In his rookie season under the previous coaching staff, Sammy Watkins did not move from his ‘X’ receiver spot. He lined up in the same spot just about every single game he played in 2014. Perhaps those offensive coaches didn’t want to put too much on his plate in what was a new offense for him.

Roman took a similar approach at the outset of 2015 knowing Watkins missed practice time in his return from offseason hip surgery. But as the season wound down and players like Charles Clay and Robert Woods were out with injuries, Buffalo’s offensive play caller saw an opportunity to expand Watkins’ responsibilities in a given game plan.

In Week 17 against the New York Jets, Watkins was moved all over the field and the results were encouraging. He was targeted a season-high 15 times and had a season-best 11 catches for 136 yards in a 22-17 season-ending win.

“That last week of the season specifically was a little bit of a final exam that we had been building toward,” said Roman of Watkins expanded workload. “I really didn’t want to overload him early in the season. He had some nicks and what not that created some lost time, but as the season wore on and he was able to come out and practice every week and play – it just got larger and larger as the season went on.

“By the end of the season he was visibly a lot more comfortable playing multiple positions. It’s exciting to see him develop like that. We’ve just got to put our nose to the grindstone and get it done. It’ll be a fun process, but I already know what this guy can become.”

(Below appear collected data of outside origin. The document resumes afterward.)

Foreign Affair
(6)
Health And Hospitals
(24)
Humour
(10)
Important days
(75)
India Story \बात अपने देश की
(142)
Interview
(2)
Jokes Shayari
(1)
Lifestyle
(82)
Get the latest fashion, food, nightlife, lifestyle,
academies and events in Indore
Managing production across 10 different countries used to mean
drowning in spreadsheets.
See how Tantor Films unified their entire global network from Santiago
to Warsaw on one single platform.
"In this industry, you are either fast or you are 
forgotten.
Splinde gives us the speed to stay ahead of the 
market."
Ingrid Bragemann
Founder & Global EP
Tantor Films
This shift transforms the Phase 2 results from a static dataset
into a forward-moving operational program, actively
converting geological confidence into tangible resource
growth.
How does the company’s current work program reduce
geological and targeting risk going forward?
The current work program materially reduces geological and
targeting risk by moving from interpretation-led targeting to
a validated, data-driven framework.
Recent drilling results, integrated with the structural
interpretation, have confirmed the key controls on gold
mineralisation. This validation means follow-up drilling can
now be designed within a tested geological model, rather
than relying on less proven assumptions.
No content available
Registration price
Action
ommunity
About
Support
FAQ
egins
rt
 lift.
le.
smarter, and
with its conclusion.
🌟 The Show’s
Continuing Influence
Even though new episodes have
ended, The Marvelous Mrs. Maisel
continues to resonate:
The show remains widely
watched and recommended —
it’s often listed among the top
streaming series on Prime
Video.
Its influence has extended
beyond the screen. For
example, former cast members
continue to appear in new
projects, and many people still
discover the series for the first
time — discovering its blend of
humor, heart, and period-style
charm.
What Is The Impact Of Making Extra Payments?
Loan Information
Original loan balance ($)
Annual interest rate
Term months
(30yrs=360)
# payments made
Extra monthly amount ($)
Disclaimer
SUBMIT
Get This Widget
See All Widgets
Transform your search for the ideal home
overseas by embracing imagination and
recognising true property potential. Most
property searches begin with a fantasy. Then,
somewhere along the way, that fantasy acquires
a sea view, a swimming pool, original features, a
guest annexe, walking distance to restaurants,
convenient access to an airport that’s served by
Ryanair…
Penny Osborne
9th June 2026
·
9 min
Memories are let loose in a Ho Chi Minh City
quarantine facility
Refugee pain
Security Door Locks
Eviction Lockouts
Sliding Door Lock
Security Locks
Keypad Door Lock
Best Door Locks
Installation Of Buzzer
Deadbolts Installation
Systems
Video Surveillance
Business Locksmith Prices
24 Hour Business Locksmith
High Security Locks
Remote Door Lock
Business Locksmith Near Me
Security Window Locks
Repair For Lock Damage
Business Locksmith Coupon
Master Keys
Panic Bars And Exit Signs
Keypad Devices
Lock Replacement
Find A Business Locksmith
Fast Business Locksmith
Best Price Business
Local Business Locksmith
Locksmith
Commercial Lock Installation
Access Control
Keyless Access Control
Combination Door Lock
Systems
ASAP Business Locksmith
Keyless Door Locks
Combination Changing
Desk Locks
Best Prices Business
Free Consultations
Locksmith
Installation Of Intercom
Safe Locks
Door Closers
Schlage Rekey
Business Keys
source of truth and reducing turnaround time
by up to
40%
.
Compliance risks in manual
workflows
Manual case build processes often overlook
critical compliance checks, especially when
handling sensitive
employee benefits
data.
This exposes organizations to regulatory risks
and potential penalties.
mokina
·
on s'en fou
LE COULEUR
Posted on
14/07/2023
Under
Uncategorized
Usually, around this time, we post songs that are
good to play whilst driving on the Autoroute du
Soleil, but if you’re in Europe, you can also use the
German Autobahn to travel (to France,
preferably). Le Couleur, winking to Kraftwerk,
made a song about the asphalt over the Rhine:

Heading into 2016 opposing defenses will find it harder to simply focus all their energies on taking Watkins out of Buffalo’s game plan with his ability to handle a wider array of assignments.

4 – Collective knowledge

In 2015 there was a new coaching staff, a new offensive scheme, a new quarterback and a new feature back. Suffice to say familiarity with everything from coaching philosophy to assignments to team chemistry was limited at best for every player in the locker room. All of that newness heading into the 2016 season is gone.

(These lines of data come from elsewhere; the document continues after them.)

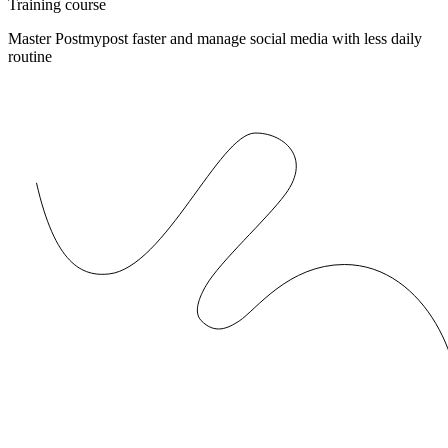
Training course
Master Postmypost faster and manage social media with less daily
routine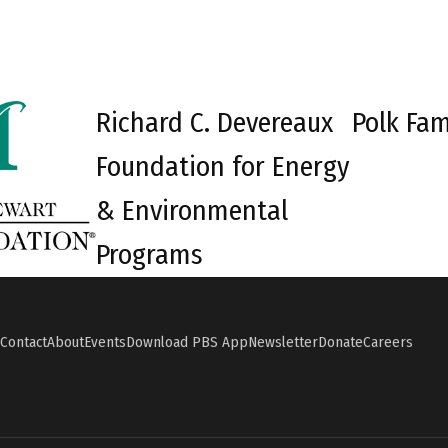
Richard C. Devereaux
Polk Fam
Foundation for Energy
& Environmental
Programs
Contact
About
Events
Download PBS App
Newsletter
Donate
Careers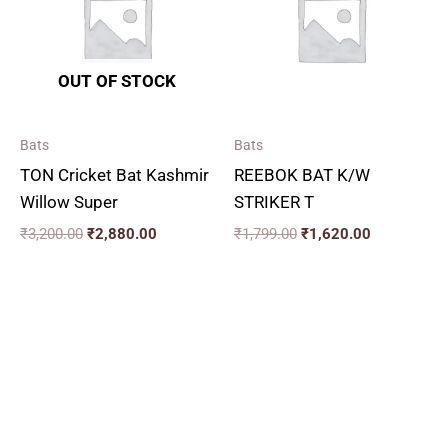
OUT OF STOCK
Bats
Bats
TON Cricket Bat Kashmir
REEBOK BAT K/W
Willow Super
STRIKER T
₹
3,200.00
₹
2,880.00
₹
1,799.00
₹
1,620.00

Roman understood why consistency on third down or in the red zone was absent at times in Buffalo’s offense. There just wasn’t enough time on the job in year one.

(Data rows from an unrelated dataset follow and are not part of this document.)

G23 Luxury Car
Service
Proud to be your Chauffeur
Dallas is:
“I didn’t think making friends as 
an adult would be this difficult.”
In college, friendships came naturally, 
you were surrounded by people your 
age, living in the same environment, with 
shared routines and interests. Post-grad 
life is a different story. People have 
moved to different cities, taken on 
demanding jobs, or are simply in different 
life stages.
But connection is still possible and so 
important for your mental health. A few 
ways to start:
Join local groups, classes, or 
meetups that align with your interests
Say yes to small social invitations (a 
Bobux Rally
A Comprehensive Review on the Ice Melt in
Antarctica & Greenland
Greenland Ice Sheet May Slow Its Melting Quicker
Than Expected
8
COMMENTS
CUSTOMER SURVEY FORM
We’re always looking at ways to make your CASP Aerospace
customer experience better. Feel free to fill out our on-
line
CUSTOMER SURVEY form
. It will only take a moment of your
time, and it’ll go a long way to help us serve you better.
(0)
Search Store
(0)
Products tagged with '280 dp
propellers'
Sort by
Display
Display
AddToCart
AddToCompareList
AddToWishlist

“I think everybody was doing it for the first time in our offense and some were doing it for the first time in the NFL,” said Roman.

Those growing pains from 2015 however, will greatly benefit what is anticipated to be largely the same group in 2016.

“That experience is going to really weigh in for us maturing as an offense and understanding what it takes to win games,” said Roman. “Whether it’s starting faster and getting up on a team and keeping that pedal to the metal, early in a game sometimes. And then sometimes you’re going to have to go down the field at the end of the game to win the game. That’s something we have to be able to do. It’s not one specific thing, but it’s just collectively understanding what we need to do in that given game.

“It’s the evolution and the process of really understanding offensively how to win consistently in this league. We’ve got some great guys who want to win and put the time in. We’re going to press them in that direction. We’re going to put the pressure on them to develop and understand that.”

5 – Staying a step ahead

While effectively establishing themselves as a team that can run the ball on just about any opponent while also having a deep passing game that must be respected, Roman is far from completing the full picture of what Buffalo’s offense will be. In fact he might never be finished. The only consistent theme in his scheme is the commitment to have it morph and change.

“This is not a paint by numbers offense,” he said. “We’re always going to push the envelope from a scheme standpoint and find out what can we do? We’re never just going to sit back and say, ‘We’ve got it.’ There are very few teams that can do that.

“So we’re always going to stimulate our players. Through that process you might not run all the different plays you’re working or different schemes you might be working on, your guys just get better as football players with their overall understanding of the game. So it’s not like we’re starting from scratch. We’re going to start at square one, but I think that group is a very strong group. One of the things I like is (variety) and I think we have all that.”